Após a retirada das tropas alemãs da Ucrânia, as tropas soviéticas começaram a lutar contra a independência da Ucrânia – não as tropas da frente de combate, mas tropas especiais do MGB (antecessor do KGB). Essa luta continuou até meados de 1950, quando a KGB conseguiu prender o último comandante do UPA (Exército Insurgente Ucraniano), Vasyl Kuk. No entanto, os membros da OUN continuaram a lutar nos campos de concentração soviéticos Gulag, organizaram a rebelião e dirigiram o trabalho de propaganda para o colapso da União Soviética sob o lema geral "liberdade do povo - a liberdade do homem". Estes receberam do regime totalitário soviético penas de prisão de longo prazo, 25 anos ou mais, encontrando-se com dissidentes soviéticos do período pós-Khrushchev e, juntos, lutaram pelos direitos humanos.

Stepan Bandera, após a derrota de Hitler, estava na zona de ocupação Americana na Alemanha pós-guerra, e começou a desenvolver organizações de emigração ucraniana, que tinham como objectivo continuar a luta pela independência da Ucrânia. Bandera escreve frequentemente como um jornalista, e neste papel, é igualmente considerado perigoso para a URSS. Desta forma, o mais alto nível do Comité Central do PCUS (Comité Central do Partido Comunista da União Soviética) decidiu que este deveria de ser destruído – então, o KGB enviou para a Alemanha um assassino profissional com armas de balas de veneno. Bandera foi assassinado em Munique, a 15 de Outubro de 1959, na entrada da sua própria casa. Contudo, o KGB calculou mal a escolha do assassino – este temia ser também aniquilado e rendeu-se às autoridades alemãs, na zona americana de Berlim, um dia antes da construção do Muro de Berlim. Em Karlsruhe realiza-se um julgamento sobre este caso, no qual o juiz alemão reconhece que os organizadores e patrocinadores do assassinato pertenciam ao governo soviético. O mundo inteiro ficou a saber que a União Soviética enviava agentes para outros países com o objectivo de assassinar pessoas consideradas inconvenientes.

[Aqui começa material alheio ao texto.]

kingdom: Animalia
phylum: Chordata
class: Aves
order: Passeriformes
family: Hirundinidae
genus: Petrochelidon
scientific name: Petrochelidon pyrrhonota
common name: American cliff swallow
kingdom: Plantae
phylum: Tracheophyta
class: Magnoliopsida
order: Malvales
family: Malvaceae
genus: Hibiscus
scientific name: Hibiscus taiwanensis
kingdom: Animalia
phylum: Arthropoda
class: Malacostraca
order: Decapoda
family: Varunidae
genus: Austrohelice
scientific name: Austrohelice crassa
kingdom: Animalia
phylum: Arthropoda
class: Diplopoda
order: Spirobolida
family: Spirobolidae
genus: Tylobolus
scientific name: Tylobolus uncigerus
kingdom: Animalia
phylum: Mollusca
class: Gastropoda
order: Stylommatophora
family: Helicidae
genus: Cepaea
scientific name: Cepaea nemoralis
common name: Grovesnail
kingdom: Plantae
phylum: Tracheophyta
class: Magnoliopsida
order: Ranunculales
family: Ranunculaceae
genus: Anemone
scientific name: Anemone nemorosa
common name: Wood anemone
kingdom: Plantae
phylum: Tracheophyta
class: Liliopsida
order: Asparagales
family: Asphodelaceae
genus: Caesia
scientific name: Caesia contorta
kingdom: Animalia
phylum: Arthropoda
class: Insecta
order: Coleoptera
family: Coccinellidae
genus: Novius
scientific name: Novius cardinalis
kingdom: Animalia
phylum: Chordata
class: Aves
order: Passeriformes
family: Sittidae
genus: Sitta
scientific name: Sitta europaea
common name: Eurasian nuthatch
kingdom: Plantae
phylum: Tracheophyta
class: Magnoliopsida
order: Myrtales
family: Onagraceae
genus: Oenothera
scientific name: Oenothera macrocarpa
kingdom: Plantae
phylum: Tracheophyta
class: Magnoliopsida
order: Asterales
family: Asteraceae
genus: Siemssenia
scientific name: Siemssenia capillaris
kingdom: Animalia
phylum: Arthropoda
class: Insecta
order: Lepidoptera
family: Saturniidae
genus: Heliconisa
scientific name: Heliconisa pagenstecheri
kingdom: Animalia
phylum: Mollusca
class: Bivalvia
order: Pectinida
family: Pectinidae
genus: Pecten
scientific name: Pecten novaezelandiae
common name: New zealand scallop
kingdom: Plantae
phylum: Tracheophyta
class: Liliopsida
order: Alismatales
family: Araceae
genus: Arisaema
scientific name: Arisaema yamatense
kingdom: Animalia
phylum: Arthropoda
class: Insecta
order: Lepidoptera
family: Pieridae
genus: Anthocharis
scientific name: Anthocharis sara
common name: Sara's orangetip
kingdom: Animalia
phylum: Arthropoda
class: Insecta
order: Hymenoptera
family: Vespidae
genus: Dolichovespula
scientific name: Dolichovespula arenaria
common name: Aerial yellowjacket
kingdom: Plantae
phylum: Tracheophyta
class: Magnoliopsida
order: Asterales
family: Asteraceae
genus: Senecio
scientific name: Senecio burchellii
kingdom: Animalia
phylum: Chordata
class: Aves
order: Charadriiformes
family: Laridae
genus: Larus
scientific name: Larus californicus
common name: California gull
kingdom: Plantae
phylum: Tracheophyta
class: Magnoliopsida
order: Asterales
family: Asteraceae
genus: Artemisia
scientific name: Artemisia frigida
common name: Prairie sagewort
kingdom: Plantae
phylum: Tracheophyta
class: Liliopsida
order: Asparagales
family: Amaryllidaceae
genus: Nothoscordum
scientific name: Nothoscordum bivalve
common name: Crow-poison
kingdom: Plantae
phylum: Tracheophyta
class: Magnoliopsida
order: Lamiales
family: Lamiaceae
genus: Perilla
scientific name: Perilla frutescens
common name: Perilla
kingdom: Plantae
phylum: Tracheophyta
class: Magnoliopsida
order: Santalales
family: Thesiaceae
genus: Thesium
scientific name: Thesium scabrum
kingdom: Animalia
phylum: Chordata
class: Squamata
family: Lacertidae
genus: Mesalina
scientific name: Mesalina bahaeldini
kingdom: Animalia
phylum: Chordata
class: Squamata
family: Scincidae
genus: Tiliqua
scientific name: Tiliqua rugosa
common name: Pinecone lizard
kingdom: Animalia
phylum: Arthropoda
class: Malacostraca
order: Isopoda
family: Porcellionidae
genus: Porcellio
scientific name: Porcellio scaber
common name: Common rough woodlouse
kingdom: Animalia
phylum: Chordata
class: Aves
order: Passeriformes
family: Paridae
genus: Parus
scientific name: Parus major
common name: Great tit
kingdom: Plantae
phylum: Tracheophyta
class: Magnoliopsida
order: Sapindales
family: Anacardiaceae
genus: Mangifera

Com o assassinato de Stepan Bandera, o KGB não conseguiu destruir a OUN, nem enfraquecer o compromisso do povo ucraniano para a com independência. O Estado ucraniano existe com os mesmos símbolos pelos os quais lutou Stepan Bandera. Outras forças políticas que durante a União Soviética declararam o desejo de criar um estado independente ucraniano no território da Ucrânia moderna simplesmente não existiram. O hino nacional, a bandeira e o emblema da Ucrânia de hoje são aqueles propostos pela OUN quando a Gestapo exigiu a retirada de Stepan Bandera e a anulação do acto de renovação do governo ucraniano em Junho de 1941. E apenas porque a Ucrânia não teve outro movimento de libertação, lutou tanto tempo, contando com o total apoio da população (que, estimada pela KGB e pela UPA abrangia cerca de 500 000 pessoas). Stepan Bandera é o símbolo da luta do povo ucraniano pela independência, por isso foram construídos memoriais em sua homenagem em cidades e vilas, o seu nome foi dado a ruas, e há mesmo canções populares de autores desconhecidos do período soviético dedicadas a ele. Bandera não tem concorrentes para o lugar dele na História da Ucrânia, e assim, independentemente dos pontos de vista externos de outras forças políticas, continuará a ser o símbolo da luta pela independência ucraniana, pela qual esteve preso, primeiro em prisões polacas, depois em campos de concentração nazis, e, por fim, morto pelas mãos do agente da KGB.